🤖 AI Summary
Existing methods struggle to effectively distill large language models based on quadratic attention into sub-quadratic linear architectures—such as xLSTM—without degrading downstream performance. This work proposes an efficient distillation framework tailored for xLSTM, which first employs a multi-expert linearized distillation phase followed by an expert-merging stage to consolidate multiple student experts into a single high-performance model. We introduce a lossless distillation evaluation metric based on tolerance-corrected win rates and tie rates, and achieve, for the first time, high-fidelity knowledge transfer from teacher models—including Llama, Qwen, and Olmo—to xLSTM. Experiments demonstrate that the proposed method not only recovers but often surpasses the teachers’ performance across diverse downstream tasks, significantly advancing the development of efficient alternatives to the Transformer architecture.
📝 Abstract
There have been numerous attempts to distill quadratic attention-based large language models (LLMs) into sub-quadratic linearized architectures. However, despite extensive research, such distilled models often fail to match the performance of their teacher LLMs on various downstream tasks.

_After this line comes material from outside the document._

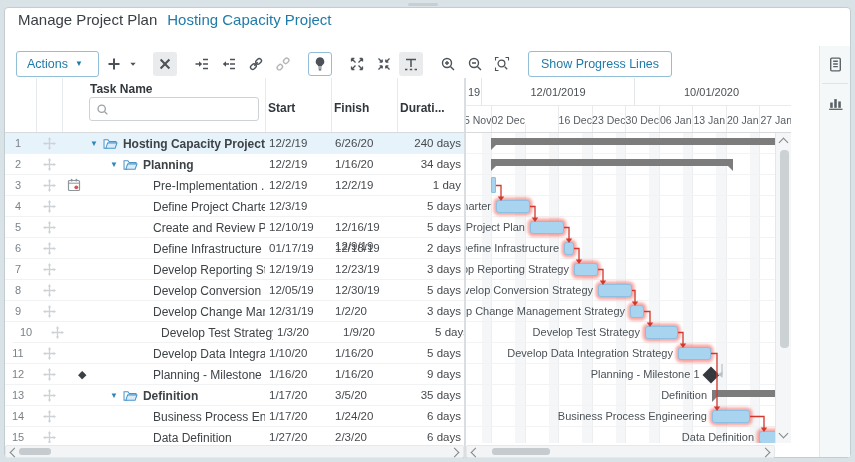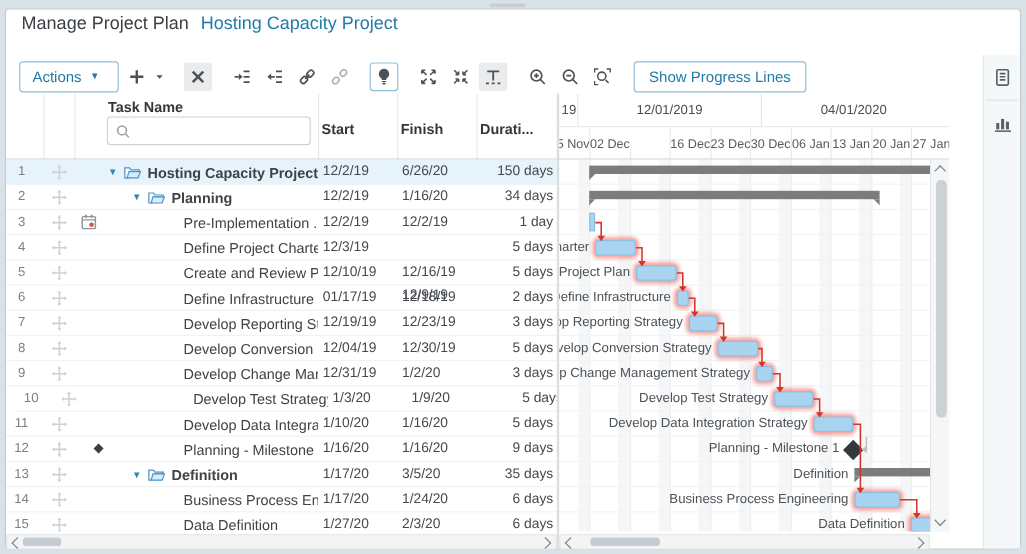"04/01/2020" div.mcell { text: 04/01/2020 -> 10/01/2020 }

We set out the goal of lossless distillation, which we define in terms of tolerance-corrected Win-and-Tie rates between student and teacher on sets of tasks. To this end, we introduce an effective distillation pipeline for xLSTM-based students. We propose an additional merging stage, where individually linearized experts are combined into a single model. We show the effectiveness of this pipeline by distilling base and instruction-tuned models from the Llama, Qwen, and Olmo families. In many settings, our xLSTM-based students recover most of the teacher's performance, and even exceed it on some downstream tasks. Our contributions are an important step towards more energy-efficient and cost-effective replacements for transformer-based LLMs.